Work required
From the line containing "- 세부사항에 억눌리지 않고도 상위 수준의 정책을 쉽고 간단하게 표현" to the final line of the entries, every line is to be reproduced exactly; no other line belongs in the output.

Records excerpted from a collection
• • • •
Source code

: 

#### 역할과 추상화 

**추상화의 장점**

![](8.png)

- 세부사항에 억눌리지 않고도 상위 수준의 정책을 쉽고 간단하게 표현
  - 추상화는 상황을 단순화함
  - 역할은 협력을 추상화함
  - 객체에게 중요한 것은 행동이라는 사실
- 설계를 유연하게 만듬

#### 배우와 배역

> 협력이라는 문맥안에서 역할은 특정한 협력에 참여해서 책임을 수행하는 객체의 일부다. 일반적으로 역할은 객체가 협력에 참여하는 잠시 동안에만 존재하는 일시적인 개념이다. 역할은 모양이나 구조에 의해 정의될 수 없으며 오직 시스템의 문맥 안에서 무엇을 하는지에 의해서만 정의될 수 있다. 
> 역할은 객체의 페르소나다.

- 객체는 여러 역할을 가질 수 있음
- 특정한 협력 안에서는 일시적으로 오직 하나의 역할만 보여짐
• • • •
Problem solution
- 세부사항에 억눌리지 않고도 상위 수준의 정책을 쉽고 간단하게 표현
  - 추상화는 상황을 단순화함
  - 역할은 협력을 추상화함
  - 객체에게 중요한 것은 행동이라는 사실
- 설계를 유연하게 만듬

#### 배우와 배역

> 협력이라는 문맥안에서 역할은 특정한 협력에 참여해서 책임을 수행하는 객체의 일부다. 일반적으로 역할은 객체가 협력에 참여하는 잠시 동안에만 존재하는 일시적인 개념이다. 역할은 모양이나 구조에 의해 정의될 수 없으며 오직 시스템의 문맥 안에서 무엇을 하는지에 의해서만 정의될 수 있다. 
> 역할은 객체의 페르소나다.

- 객체는 여러 역할을 가질 수 있음
- 특정한 협력 안에서는 일시적으로 오직 하나의 역할만 보여짐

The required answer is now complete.